- _WHAT YOU WILL DO_
Output the full listing exactly.

- _DATA FOR ANALYSIS_
·····

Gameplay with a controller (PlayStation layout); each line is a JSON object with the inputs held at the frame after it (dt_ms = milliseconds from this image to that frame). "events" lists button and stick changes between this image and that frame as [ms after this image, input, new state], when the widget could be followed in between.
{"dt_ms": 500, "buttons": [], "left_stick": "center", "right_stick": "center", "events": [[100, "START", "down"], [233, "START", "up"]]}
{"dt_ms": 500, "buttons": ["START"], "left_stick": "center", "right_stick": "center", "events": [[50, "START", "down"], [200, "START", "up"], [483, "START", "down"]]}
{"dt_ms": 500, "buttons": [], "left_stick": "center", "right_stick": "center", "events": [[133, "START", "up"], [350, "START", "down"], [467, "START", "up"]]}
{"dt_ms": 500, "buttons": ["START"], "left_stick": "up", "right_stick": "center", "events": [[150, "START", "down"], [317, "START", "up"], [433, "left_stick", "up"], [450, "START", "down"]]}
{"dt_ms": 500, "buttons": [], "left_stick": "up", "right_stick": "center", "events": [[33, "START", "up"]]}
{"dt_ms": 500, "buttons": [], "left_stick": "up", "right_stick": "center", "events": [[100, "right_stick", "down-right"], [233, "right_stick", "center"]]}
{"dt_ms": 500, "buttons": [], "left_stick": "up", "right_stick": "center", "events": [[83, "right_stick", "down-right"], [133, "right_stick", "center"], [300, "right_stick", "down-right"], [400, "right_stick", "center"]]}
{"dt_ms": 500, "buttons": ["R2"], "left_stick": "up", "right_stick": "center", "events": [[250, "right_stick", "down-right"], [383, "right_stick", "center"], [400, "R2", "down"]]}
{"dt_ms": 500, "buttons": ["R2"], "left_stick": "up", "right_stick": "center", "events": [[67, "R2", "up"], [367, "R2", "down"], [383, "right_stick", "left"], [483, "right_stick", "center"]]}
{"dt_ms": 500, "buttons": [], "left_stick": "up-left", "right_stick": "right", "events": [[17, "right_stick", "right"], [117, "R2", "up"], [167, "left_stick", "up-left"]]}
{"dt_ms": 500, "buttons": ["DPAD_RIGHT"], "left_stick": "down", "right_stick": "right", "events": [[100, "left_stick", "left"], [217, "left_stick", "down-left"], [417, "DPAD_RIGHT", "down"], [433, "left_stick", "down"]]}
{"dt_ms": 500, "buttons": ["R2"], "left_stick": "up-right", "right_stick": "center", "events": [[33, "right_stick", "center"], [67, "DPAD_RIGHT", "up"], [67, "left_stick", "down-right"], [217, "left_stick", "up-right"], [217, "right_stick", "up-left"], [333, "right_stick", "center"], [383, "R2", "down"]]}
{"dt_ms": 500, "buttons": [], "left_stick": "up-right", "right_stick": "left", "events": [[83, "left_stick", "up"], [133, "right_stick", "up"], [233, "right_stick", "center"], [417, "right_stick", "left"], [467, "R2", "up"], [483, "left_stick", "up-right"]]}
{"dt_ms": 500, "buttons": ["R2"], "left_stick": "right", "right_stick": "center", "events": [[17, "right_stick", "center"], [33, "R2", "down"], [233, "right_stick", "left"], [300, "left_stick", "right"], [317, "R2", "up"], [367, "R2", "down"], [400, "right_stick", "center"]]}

·····

- _ANSWER FOR THE TASK_
Gameplay with a controller (PlayStation layout); each line is a JSON object with the inputs held at the frame after it (dt_ms = milliseconds from this image to that frame). "events" lists button and stick changes between this image and that frame as [ms after this image, input, new state], when the widget could be followed in between.
{"dt_ms": 500, "buttons": [], "left_stick": "center", "right_stick": "center", "events": [[100, "START", "down"], [233, "START", "up"]]}
{"dt_ms": 500, "buttons": ["START"], "left_stick": "center", "right_stick": "center", "events": [[50, "START", "down"], [200, "START", "up"], [483, "START", "down"]]}
{"dt_ms": 500, "buttons": [], "left_stick": "center", "right_stick": "center", "events": [[133, "START", "up"], [350, "START", "down"], [467, "START", "up"]]}
{"dt_ms": 500, "buttons": ["START"], "left_stick": "up", "right_stick": "center", "events": [[150, "START", "down"], [317, "START", "up"], [433, "left_stick", "up"], [450, "START", "down"]]}
{"dt_ms": 500, "buttons": [], "left_stick": "up", "right_stick": "center", "events": [[33, "START", "up"]]}
{"dt_ms": 500, "buttons": [], "left_stick": "up", "right_stick": "center", "events": [[100, "right_stick", "down-right"], [233, "right_stick", "center"]]}
{"dt_ms": 500, "buttons": [], "left_stick": "up", "right_stick": "center", "events": [[83, "right_stick", "down-right"], [133, "right_stick", "center"], [300, "right_stick", "down-right"], [400, "right_stick", "center"]]}
{"dt_ms": 500, "buttons": ["R2"], "left_stick": "up", "right_stick": "center", "events": [[250, "right_stick", "down-right"], [383, "right_stick", "center"], [400, "R2", "down"]]}
{"dt_ms": 500, "buttons": ["R2"], "left_stick": "up", "right_stick": "center", "events": [[67, "R2", "up"], [367, "R2", "down"], [383, "right_stick", "left"], [483, "right_stick", "center"]]}
{"dt_ms": 500, "buttons": [], "left_stick": "up-left", "right_stick": "right", "events": [[17, "right_stick", "right"], [117, "R2", "up"], [167, "left_stick", "up-left"]]}
{"dt_ms": 500, "buttons": ["DPAD_RIGHT"], "left_stick": "down", "right_stick": "right", "events": [[100, "left_stick", "left"], [217, "left_stick", "down-left"], [417, "DPAD_RIGHT", "down"], [433, "left_stick", "down"]]}
{"dt_ms": 500, "buttons": ["R2"], "left_stick": "up-right", "right_stick": "center", "events": [[33, "right_stick", "center"], [67, "DPAD_RIGHT", "up"], [67, "left_stick", "down-right"], [217, "left_stick", "up-right"], [217, "right_stick", "up-left"], [333, "right_stick", "center"], [383, "R2", "down"]]}
{"dt_ms": 500, "buttons": [], "left_stick": "up-right", "right_stick": "left", "events": [[83, "left_stick", "up"], [133, "right_stick", "up"], [233, "right_stick", "center"], [417, "right_stick", "left"], [467, "R2", "up"], [483, "left_stick", "up-right"]]}
{"dt_ms": 500, "buttons": ["R2"], "left_stick": "right", "right_stick": "center", "events": [[17, "right_stick", "center"], [33, "R2", "down"], [233, "right_stick", "left"], [300, "left_stick", "right"], [317, "R2", "up"], [367, "R2", "down"], [400, "right_stick", "center"]]}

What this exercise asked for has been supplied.